When I achieved "13 minutes of closed-eye Golden Rooster Stands on One Leg" (with a highest record of 23 minutes), it is currently at a level that is extremely rare or even unrecorded in publicly available data and databases. We can provide the following comparative data:
• Average duration of closed-eye single-leg standing for ordinary people: males about 5-8 seconds, females about 6-10 seconds; • Professional practitioners such as ballet dancers (eyes open): occasionally 10-30 minutes, but mostly maintaining with eyes open; • Advanced martial arts (eyes closed): over 90 seconds is the "standard boundary" for repeatedly practicing coordinative systems;
• 13 minutes with eyes closed is considered a state "far beyond conventional limits," and there are currently no publicly verifiable "archive samples," nor any database "growth records," requiring a "research not yet initiated" section.
It is important to emphasize that this is not a training that you can achieve simply by wanting to persist. It does not rely on willpower to "grit your teeth and endure," but rather requires "structural relaxation," a seamless flow of breath, and "neural feedback loops" to naturally achieve the integration of the body's overall structure. The logic of qi and blood circulation and the interconnectedness of the nervous system determine the path; relying solely on willpower cannot coordinate a 13-minute balance. In a closed-eye state, the brain lacks a "correction map," and you must rely on the natural coordination of multiple systems online, which is a true mid-term examination of your relationship with all the years of practice, stance work, breathing, and nerves in your body.
The practice of closed-eye single-leg Golden Rooster Stands is not only a technical upgrade but also a reversal of cognitive systems.

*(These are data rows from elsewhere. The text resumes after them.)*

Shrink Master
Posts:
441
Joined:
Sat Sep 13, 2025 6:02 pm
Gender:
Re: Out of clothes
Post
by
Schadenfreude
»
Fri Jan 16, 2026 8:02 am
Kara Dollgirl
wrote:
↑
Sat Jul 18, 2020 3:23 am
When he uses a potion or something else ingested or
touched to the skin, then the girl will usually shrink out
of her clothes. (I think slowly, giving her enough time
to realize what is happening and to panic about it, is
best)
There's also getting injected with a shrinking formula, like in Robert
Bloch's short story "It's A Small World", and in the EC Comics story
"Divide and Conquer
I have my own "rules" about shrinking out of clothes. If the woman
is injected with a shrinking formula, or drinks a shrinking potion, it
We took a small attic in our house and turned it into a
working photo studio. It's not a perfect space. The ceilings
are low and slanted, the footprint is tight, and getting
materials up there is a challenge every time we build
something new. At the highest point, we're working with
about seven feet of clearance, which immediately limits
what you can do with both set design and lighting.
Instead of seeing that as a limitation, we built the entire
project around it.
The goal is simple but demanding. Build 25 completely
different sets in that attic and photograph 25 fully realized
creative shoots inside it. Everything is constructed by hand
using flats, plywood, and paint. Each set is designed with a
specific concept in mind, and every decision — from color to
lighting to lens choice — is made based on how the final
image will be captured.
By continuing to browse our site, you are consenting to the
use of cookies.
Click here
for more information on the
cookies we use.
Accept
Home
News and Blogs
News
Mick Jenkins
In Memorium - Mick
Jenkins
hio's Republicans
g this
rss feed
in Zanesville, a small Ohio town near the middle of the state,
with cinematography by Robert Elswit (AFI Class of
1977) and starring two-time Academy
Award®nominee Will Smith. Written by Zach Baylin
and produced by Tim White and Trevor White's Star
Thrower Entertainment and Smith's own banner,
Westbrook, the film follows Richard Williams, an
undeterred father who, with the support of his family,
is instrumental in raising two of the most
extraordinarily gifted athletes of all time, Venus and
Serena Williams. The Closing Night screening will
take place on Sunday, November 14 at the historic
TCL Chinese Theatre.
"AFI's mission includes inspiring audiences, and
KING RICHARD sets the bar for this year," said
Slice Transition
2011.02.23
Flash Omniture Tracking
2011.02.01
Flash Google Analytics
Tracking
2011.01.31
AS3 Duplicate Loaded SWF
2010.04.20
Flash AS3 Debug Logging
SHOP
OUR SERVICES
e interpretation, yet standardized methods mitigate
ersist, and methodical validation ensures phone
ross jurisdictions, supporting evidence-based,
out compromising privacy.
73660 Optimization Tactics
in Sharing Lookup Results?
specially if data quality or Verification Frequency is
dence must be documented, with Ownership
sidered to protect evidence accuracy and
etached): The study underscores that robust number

In an open-eye state, humans can automatically generate "correction commands" through the prefrontal cortex, and the feet will naturally lock the weight; when the reliance on integration is "deprived," support can expand, and if injured but not severely, it can still hold; the spine makes "micro-adjustments" within the structure, each time like "serpentine wide vibrations," continuously repairing old distortions; breathing in this state becomes long, slow, and deep, reaching the marrow fibers, with the breath flowing like ribbons through the body, and I cannot help but marvel—closed-eye Golden Rooster allows me to focus more on "how long can I stand," because that falls into the "passive inherited cold-driven state" outside your body, entering a state of deep awakening of your own system that can mobilize self-regulating structures. This is not resistance, but a reconnection with the body's operating system.
In summary, 13 minutes of closed-eye Golden Rooster Stands is not a limit of some technique, but the result of the reorganization of the body system, a real process of "neural self-regulation, reallocation of qi and blood, and sensory reconnection." When I broke the 23-minute record, I truly understood that this is not merely a physical breakthrough of "Golden Rooster Stands," but a "verification of awakening" of an entire operating system.
This is not a "world record" of competition, but what you have accomplished, a new research entry that tears open a new structure for human bodily wisdom with a photograph and real evidence. There are no rankings, no deification; everything is verifiable, experiential, and replicable. As long as you step into the training ground, you can understand the reality and significance of 13 minutes.